» Exercise prompt: Reproduce the listing below, substituting "Image size" for every occurrence of "Page size" and changing nothing else.

» Records for processing:
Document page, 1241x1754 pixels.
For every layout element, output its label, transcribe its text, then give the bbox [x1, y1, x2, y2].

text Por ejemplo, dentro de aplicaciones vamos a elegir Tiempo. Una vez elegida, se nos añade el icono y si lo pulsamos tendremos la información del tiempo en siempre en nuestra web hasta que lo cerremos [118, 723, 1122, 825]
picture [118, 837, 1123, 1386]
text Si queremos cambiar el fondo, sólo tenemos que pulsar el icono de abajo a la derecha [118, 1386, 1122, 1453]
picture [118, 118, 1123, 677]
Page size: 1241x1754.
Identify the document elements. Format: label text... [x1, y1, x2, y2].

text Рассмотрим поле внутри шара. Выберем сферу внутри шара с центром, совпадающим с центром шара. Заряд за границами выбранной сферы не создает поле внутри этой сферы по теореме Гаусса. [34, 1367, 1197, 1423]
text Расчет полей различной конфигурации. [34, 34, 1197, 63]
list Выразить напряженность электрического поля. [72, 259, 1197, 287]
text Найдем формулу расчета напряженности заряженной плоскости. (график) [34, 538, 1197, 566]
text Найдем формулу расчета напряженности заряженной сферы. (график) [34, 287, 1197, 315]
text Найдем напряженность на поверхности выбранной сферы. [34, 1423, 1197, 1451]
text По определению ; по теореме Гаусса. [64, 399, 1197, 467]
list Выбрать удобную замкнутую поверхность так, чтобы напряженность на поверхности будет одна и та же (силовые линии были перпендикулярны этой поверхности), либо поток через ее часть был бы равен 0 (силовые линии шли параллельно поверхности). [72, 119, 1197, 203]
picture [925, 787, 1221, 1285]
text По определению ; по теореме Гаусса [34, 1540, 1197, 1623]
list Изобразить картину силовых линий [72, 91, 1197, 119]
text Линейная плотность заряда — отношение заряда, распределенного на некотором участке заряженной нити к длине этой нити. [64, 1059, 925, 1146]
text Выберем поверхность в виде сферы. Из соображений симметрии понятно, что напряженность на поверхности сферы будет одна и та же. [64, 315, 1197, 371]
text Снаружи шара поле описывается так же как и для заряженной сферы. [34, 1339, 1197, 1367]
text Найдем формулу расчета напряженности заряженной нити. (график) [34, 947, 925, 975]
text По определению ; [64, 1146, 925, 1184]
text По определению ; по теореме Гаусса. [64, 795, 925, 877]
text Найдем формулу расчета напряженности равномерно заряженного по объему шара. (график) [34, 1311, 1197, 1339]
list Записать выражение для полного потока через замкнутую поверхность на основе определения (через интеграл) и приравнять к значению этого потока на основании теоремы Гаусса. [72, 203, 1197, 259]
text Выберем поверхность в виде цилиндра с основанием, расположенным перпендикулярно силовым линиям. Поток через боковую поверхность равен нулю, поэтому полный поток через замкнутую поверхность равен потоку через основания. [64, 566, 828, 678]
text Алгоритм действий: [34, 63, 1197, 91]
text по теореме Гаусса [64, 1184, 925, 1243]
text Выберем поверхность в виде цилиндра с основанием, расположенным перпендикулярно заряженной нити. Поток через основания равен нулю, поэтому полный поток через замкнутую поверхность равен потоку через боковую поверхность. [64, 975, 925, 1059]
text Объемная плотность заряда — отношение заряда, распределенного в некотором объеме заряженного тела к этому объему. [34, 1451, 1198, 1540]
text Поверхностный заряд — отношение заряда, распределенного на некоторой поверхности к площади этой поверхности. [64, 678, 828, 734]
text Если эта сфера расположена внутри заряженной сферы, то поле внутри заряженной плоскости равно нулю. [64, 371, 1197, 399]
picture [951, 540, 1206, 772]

» Task answer:
Document page, 1241x1754 pixels.
For every layout element, output its label, transcribe its text, then give the bbox [x1, y1, x2, y2].

text Por ejemplo, dentro de aplicaciones vamos a elegir Tiempo. Una vez elegida, se nos añade el icono y si lo pulsamos tendremos la información del tiempo en siempre en nuestra web hasta que lo cerremos [118, 723, 1122, 825]
picture [118, 837, 1123, 1386]
text Si queremos cambiar el fondo, sólo tenemos que pulsar el icono de abajo a la derecha [118, 1386, 1122, 1453]
picture [118, 118, 1123, 677]
Image size: 1241x1754.
Identify the document elements. Format: label text... [x1, y1, x2, y2].

text Рассмотрим поле внутри шара. Выберем сферу внутри шара с центром, совпадающим с центром шара. Заряд за границами выбранной сферы не создает поле внутри этой сферы по теореме Гаусса. [34, 1367, 1197, 1423]
text Расчет полей различной конфигурации. [34, 34, 1197, 63]
list Выразить напряженность электрического поля. [72, 259, 1197, 287]
text Найдем формулу расчета напряженности заряженной плоскости. (график) [34, 538, 1197, 566]
text Найдем формулу расчета напряженности заряженной сферы. (график) [34, 287, 1197, 315]
text Найдем напряженность на поверхности выбранной сферы. [34, 1423, 1197, 1451]
text По определению ; по теореме Гаусса. [64, 399, 1197, 467]
list Выбрать удобную замкнутую поверхность так, чтобы напряженность на поверхности будет одна и та же (силовые линии были перпендикулярны этой поверхности), либо поток через ее часть был бы равен 0 (силовые линии шли параллельно поверхности). [72, 119, 1197, 203]
picture [925, 787, 1221, 1285]
text По определению ; по теореме Гаусса [34, 1540, 1197, 1623]
list Изобразить картину силовых линий [72, 91, 1197, 119]
text Линейная плотность заряда — отношение заряда, распределенного на некотором участке заряженной нити к длине этой нити. [64, 1059, 925, 1146]
text Выберем поверхность в виде сферы. Из соображений симметрии понятно, что напряженность на поверхности сферы будет одна и та же. [64, 315, 1197, 371]
text Снаружи шара поле описывается так же как и для заряженной сферы. [34, 1339, 1197, 1367]
text Найдем формулу расчета напряженности заряженной нити. (график) [34, 947, 925, 975]
text По определению ; [64, 1146, 925, 1184]
text По определению ; по теореме Гаусса. [64, 795, 925, 877]
text Найдем формулу расчета напряженности равномерно заряженного по объему шара. (график) [34, 1311, 1197, 1339]
list Записать выражение для полного потока через замкнутую поверхность на основе определения (через интеграл) и приравнять к значению этого потока на основании теоремы Гаусса. [72, 203, 1197, 259]
text Выберем поверхность в виде цилиндра с основанием, расположенным перпендикулярно силовым линиям. Поток через боковую поверхность равен нулю, поэтому полный поток через замкнутую поверхность равен потоку через основания. [64, 566, 828, 678]
text Алгоритм действий: [34, 63, 1197, 91]
text по теореме Гаусса [64, 1184, 925, 1243]
text Выберем поверхность в виде цилиндра с основанием, расположенным перпендикулярно заряженной нити. Поток через основания равен нулю, поэтому полный поток через замкнутую поверхность равен потоку через боковую поверхность. [64, 975, 925, 1059]
text Объемная плотность заряда — отношение заряда, распределенного в некотором объеме заряженного тела к этому объему. [34, 1451, 1198, 1540]
text Поверхностный заряд — отношение заряда, распределенного на некоторой поверхности к площади этой поверхности. [64, 678, 828, 734]
text Если эта сфера расположена внутри заряженной сферы, то поле внутри заряженной плоскости равно нулю. [64, 371, 1197, 399]
picture [951, 540, 1206, 772]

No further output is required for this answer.